The effect of hiding a node with an invisible parent

This second scenario is slightly different from the one above, in that the target node is already invisible (and has a "hidden by superior" status):

Hiding a node with an invisible parent

This operation is useful in cases where you want to hide a sub-branch before revealing a previously hidden larger part of the tree, since the sub-branch would remain hidden.

If a user tries to hide a node that is already invisible (and has the "hidden by superior" status), only the visibility status of that specific node will change. This is so because its subtree has already been affected by a previous hide operation higher in the tree. In the screenshot, the targeted node status changes from "hidden by superior" to "hidden", while all other nodes remain unchanged.

Revealing nodes

A hidden node (or subtree of nodes) can be revealed using the same techniques as described earlier: either access the context-sensitive pop-up menu or the Locations window. Note that you cannot directly reveal a node with a "hidden by superior" status, since it has inherited its invisibility from a hidden node higher in the node tree.

Revealing a node with a "hidden" status will make it visible if it has a visible parent. If it has an invisible parent (with a "hidden" or "hidden by superior" status), it will receive the "hidden by superior" status. The effect will also propagate to descendants of the target node.

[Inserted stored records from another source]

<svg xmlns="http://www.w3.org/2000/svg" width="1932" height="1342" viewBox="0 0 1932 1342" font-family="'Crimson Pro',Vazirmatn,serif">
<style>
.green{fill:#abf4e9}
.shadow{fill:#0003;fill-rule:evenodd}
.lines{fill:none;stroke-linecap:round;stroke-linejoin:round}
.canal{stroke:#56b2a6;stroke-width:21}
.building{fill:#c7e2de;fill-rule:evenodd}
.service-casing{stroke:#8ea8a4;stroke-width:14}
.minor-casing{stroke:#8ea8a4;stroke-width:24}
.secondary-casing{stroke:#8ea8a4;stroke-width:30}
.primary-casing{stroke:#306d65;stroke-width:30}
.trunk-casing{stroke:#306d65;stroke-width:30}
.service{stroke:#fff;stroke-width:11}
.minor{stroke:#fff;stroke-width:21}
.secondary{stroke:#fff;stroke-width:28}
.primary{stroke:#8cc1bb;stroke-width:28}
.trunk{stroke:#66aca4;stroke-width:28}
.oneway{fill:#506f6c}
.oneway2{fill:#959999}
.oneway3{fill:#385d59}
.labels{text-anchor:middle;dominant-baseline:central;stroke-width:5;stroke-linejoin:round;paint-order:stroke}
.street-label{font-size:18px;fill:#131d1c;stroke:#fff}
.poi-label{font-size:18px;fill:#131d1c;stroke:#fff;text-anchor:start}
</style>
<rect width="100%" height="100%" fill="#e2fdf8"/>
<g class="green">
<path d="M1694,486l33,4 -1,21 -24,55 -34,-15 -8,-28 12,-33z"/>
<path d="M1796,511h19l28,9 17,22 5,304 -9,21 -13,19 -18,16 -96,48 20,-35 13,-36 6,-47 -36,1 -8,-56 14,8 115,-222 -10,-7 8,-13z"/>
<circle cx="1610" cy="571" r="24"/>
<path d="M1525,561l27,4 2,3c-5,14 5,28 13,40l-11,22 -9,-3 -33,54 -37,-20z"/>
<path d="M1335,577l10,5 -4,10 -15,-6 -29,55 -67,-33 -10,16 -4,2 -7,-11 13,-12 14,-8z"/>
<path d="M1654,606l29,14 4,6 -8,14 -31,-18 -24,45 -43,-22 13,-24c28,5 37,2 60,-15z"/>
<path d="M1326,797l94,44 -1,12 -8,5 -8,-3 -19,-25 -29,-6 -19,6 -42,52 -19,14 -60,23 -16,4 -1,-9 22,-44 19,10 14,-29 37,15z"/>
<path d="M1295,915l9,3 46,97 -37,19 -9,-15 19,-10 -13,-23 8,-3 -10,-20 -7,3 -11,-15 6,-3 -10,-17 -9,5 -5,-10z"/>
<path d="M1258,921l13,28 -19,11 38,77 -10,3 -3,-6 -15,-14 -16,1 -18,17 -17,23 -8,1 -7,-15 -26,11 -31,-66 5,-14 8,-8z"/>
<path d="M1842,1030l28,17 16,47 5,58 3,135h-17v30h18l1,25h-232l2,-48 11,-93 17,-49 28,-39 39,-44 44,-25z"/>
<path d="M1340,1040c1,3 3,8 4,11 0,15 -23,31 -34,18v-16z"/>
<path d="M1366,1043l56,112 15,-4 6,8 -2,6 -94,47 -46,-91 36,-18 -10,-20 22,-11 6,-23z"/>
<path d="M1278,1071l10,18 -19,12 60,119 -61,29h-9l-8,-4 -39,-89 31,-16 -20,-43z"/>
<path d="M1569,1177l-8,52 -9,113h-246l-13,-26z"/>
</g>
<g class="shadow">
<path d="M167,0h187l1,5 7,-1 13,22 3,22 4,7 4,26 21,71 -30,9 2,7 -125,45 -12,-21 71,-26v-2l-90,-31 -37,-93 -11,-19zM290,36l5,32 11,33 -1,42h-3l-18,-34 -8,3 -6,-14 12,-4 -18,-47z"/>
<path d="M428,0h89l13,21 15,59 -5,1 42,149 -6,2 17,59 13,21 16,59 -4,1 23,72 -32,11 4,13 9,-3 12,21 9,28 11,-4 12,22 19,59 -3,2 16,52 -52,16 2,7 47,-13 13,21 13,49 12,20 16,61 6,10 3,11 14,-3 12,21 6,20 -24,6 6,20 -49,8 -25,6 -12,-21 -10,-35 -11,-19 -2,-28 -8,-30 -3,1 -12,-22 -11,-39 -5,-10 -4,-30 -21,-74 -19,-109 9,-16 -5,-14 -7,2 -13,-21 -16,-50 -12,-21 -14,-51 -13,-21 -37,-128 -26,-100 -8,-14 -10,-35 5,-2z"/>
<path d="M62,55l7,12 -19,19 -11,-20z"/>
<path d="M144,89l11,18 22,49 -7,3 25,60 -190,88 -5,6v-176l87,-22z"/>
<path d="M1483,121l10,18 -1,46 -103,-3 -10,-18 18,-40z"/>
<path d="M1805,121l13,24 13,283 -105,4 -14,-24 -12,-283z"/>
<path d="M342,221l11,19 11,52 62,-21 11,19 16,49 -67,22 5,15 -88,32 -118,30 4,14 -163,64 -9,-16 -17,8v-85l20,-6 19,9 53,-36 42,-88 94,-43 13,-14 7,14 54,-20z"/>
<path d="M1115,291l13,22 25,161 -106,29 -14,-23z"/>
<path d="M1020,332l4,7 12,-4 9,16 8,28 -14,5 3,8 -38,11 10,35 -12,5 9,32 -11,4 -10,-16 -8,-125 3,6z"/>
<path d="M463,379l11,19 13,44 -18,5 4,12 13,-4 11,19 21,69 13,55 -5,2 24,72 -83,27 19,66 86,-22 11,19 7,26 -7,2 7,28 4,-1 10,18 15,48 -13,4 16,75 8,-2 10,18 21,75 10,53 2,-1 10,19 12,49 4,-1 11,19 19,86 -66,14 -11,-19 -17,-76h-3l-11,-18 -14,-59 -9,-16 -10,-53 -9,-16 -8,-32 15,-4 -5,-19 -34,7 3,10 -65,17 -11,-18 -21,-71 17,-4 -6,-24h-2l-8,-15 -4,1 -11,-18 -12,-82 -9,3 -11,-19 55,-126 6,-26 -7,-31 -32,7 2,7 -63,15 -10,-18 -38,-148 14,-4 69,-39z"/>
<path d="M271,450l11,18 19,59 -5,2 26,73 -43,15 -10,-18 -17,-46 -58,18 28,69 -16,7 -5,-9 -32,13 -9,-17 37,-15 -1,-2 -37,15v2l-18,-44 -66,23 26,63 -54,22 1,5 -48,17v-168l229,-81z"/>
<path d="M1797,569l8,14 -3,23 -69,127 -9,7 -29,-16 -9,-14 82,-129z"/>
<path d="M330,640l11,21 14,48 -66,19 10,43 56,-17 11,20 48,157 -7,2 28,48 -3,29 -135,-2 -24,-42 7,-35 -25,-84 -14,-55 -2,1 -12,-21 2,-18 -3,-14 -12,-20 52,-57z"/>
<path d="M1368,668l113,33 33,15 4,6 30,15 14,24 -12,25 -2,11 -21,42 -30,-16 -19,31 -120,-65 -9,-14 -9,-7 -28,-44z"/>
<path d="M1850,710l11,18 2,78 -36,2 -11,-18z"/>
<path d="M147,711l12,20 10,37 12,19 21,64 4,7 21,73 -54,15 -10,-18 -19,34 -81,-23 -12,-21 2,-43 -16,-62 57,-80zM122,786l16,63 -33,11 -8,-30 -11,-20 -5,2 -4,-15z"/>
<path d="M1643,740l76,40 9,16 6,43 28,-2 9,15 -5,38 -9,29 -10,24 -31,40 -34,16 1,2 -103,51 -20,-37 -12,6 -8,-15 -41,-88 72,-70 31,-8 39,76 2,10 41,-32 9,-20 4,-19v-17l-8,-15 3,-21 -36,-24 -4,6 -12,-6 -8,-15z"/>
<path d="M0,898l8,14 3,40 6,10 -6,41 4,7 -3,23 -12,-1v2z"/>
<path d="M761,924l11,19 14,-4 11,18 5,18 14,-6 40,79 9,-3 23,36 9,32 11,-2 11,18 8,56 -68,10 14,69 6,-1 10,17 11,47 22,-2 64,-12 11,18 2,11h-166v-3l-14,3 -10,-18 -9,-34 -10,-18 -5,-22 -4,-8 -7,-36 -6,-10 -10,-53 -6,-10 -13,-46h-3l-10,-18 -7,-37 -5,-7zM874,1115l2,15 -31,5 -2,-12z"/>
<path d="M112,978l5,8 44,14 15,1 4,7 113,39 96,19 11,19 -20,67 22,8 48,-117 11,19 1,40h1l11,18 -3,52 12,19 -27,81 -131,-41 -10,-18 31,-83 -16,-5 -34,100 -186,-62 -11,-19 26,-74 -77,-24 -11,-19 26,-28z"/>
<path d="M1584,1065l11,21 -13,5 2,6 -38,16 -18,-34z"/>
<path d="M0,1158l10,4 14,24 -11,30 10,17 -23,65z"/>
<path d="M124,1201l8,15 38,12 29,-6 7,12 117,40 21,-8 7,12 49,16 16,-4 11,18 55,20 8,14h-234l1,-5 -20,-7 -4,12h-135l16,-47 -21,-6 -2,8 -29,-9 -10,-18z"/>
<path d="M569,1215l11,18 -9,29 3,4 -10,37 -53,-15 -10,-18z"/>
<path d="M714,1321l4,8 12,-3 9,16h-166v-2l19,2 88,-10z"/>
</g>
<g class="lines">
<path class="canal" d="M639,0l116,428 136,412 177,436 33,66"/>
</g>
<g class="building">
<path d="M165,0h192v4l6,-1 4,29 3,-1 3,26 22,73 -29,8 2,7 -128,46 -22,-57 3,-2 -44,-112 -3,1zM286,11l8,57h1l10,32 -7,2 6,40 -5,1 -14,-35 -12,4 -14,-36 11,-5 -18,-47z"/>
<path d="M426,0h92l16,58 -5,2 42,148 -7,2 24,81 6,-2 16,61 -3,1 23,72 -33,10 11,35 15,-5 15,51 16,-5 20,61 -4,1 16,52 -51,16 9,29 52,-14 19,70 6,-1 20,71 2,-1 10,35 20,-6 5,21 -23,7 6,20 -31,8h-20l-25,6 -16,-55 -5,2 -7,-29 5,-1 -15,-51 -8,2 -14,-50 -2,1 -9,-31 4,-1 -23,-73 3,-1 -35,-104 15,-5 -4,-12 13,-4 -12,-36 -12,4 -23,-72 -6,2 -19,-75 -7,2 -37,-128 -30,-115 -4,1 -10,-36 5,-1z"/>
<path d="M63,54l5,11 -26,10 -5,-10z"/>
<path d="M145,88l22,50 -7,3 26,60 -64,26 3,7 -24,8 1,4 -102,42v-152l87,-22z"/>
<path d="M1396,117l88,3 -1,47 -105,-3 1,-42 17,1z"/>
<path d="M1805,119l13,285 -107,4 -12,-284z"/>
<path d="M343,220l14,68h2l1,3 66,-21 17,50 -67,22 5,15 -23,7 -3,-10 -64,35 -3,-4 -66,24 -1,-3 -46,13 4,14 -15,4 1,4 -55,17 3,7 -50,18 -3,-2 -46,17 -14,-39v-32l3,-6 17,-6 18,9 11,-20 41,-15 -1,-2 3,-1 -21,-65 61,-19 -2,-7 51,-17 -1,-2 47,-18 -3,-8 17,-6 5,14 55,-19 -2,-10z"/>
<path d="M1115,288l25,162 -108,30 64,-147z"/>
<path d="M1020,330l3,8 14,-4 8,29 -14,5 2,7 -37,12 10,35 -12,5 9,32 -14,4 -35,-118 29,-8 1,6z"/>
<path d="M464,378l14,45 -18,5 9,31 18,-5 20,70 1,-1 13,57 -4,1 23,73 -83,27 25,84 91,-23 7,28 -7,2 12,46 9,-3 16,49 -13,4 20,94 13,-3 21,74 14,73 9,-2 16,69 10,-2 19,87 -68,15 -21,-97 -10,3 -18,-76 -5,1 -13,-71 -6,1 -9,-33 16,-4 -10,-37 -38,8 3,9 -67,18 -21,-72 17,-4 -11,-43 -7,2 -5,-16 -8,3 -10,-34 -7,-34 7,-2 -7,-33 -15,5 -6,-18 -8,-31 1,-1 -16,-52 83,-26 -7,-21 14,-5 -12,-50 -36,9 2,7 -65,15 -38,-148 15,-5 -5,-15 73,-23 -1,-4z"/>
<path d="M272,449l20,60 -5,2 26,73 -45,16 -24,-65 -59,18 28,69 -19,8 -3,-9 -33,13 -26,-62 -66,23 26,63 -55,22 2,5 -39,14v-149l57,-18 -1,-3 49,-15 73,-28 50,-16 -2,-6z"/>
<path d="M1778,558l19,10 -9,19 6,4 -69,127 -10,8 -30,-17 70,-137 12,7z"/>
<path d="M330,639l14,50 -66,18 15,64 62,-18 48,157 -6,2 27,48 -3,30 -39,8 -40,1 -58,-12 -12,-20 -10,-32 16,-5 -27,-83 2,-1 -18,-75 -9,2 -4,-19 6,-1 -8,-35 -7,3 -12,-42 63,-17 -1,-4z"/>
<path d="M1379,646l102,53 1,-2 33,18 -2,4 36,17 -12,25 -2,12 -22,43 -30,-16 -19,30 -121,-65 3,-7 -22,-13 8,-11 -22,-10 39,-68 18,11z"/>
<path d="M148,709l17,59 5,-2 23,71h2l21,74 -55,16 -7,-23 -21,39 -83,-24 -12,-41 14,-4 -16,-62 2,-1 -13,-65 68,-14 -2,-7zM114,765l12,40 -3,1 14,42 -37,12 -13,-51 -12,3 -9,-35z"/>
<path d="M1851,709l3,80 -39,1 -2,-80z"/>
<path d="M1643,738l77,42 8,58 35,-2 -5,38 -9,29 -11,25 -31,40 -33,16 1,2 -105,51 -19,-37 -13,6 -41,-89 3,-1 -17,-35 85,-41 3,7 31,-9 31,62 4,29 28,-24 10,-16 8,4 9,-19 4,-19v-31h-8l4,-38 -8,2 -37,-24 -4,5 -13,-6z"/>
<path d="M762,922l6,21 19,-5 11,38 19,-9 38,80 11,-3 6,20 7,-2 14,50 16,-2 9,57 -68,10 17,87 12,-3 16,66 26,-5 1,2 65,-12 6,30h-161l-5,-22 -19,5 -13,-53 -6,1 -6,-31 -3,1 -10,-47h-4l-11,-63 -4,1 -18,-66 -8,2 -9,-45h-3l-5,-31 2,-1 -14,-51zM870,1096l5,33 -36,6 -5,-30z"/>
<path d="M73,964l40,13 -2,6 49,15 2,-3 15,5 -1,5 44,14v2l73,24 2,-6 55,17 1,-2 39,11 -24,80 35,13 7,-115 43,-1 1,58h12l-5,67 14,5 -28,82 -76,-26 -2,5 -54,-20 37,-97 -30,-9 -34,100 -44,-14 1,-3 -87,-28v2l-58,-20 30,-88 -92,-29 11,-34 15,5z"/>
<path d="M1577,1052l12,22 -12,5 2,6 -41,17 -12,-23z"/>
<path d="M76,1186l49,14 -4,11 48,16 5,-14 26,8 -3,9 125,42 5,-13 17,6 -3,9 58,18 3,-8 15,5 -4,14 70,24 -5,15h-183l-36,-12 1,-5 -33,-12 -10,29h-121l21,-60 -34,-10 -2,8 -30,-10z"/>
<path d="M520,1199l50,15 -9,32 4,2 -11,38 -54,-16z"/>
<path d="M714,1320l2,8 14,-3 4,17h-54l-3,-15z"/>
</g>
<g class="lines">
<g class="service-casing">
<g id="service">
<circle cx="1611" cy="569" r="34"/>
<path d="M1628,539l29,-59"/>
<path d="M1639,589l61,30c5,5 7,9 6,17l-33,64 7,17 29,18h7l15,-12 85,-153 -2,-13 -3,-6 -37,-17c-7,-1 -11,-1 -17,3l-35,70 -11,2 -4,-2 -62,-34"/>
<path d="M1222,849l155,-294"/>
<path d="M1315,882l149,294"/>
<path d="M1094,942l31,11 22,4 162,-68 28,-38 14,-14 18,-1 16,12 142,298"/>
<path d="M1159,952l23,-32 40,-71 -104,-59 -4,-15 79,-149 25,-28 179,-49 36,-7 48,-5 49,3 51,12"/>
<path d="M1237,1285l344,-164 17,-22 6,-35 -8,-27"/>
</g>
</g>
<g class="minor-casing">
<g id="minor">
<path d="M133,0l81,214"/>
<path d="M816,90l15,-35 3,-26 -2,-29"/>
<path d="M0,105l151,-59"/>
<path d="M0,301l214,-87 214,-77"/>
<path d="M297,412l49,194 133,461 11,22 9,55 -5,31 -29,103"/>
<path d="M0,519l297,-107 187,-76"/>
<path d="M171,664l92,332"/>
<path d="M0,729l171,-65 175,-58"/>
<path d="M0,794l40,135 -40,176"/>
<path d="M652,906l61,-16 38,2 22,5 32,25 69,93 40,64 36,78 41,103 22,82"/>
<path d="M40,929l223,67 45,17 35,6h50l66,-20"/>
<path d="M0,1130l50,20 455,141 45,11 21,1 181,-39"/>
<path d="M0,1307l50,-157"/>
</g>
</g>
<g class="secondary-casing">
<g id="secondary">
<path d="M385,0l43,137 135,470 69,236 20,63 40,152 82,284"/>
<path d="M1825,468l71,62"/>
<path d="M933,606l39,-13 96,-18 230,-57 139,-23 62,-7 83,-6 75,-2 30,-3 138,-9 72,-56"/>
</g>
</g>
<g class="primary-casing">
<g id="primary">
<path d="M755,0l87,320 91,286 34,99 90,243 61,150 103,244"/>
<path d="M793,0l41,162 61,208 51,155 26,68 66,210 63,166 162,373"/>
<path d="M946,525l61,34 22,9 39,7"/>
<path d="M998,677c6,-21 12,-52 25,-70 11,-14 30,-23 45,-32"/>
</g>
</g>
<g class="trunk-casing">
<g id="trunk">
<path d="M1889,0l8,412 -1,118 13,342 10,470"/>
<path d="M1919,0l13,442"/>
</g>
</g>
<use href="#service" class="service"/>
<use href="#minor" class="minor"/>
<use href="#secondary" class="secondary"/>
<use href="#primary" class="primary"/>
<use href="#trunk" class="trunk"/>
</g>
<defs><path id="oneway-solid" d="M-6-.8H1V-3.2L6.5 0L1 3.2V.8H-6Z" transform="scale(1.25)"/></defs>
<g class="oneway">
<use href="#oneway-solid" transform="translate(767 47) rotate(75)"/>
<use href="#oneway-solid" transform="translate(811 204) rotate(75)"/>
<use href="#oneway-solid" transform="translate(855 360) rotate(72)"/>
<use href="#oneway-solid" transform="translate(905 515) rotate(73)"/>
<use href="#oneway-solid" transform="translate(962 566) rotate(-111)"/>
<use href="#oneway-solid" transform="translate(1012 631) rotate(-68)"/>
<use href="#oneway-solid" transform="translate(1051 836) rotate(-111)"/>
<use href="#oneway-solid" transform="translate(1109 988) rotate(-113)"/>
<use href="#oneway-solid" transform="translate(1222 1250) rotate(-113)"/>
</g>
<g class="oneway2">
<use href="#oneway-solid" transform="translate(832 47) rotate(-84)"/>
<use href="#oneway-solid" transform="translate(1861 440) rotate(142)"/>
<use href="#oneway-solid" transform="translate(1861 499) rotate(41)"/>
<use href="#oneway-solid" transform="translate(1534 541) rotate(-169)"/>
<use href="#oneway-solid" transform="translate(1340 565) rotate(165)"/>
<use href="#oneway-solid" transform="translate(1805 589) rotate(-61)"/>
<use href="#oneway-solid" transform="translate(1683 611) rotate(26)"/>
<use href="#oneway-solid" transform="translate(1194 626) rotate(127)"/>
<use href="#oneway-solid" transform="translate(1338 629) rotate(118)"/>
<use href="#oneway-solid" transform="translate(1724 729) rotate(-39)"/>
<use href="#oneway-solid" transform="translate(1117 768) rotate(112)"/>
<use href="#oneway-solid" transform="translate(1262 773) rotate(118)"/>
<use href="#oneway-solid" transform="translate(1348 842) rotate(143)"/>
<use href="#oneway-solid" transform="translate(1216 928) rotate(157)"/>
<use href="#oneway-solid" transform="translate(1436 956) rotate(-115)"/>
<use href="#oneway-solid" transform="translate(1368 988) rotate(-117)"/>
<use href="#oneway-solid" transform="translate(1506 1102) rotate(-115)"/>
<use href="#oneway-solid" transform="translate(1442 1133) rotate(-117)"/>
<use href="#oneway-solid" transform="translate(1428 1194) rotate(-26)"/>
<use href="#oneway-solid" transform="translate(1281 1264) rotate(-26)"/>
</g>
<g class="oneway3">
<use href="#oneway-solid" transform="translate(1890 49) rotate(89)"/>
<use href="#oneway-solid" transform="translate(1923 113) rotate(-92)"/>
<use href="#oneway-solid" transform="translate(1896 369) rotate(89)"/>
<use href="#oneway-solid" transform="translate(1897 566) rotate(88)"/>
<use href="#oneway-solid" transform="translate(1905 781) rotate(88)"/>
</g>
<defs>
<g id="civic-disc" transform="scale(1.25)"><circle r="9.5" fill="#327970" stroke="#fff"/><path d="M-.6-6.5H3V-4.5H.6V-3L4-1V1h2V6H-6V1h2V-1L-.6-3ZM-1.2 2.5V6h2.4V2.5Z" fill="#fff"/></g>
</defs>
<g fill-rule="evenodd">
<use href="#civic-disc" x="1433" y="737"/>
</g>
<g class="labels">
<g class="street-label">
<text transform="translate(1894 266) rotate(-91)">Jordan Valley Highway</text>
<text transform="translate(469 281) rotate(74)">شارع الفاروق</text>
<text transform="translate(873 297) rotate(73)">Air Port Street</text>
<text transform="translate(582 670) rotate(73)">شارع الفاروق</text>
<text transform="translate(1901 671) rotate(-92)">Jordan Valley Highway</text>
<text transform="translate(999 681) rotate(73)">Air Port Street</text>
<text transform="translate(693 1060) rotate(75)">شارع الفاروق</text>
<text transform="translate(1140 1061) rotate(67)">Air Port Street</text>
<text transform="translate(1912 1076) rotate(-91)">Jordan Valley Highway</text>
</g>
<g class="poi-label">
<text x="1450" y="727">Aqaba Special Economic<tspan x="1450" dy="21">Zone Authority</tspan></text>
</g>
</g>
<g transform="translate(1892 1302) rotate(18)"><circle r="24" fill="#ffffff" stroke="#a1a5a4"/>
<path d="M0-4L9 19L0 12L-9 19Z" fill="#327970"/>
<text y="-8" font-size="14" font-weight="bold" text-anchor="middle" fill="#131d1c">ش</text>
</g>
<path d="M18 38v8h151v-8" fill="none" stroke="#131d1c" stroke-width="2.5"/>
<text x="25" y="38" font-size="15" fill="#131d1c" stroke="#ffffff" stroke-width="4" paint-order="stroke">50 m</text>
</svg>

The effect of revealing a node with a visible parent

The following illustration shows the case when a target node with a "hidden" status is revealed below a visible node:

Revealing a node with a visible parent

Observe the change from being hidden to visible for the target node. Its descendants also become visible. However, notice in particular that the propagated effect stops when a node with the "hidden" status is encountered. If a node has a "hidden" status and one of its ancestors becomes visible, the node will remain hidden and its descendants will remain invisible.

The effect of revealing a node with an invisible parent

A node with an invisible parent means that higher up in the tree, a node (perhaps even its direct parent) has a "hidden" status:

Revealing a node with an invisible parent

Although the target node remains invisible after the reveal operation, its status changes from "hidden" to "hidden by superior". This is because there is still a superior node that has a "hidden" status. In the right side of the illustration above, one would need to also explicitly unhide the node with the "hidden" status in order to make all nodes in the example tree visible.

While it might not be apparent at first, this can be quite useful. For example, if you have an invisible subtree for some new product documentation in progress, that subtree might have several different sub-branches dedicated to different parts of the documentation. By first explicitly hiding these sub-branches, they can subsequently be revealed to internally signify that they have been completed. When the parent node for the product documentation is finally revealed on the product launch date, all of its descendants will become visible (since they all have the "hidden by superior" status). If any parts of the documentation are not yet ready during the launch date (in other words, one or more of the nodes has a "hidden" status), they will remain invisible.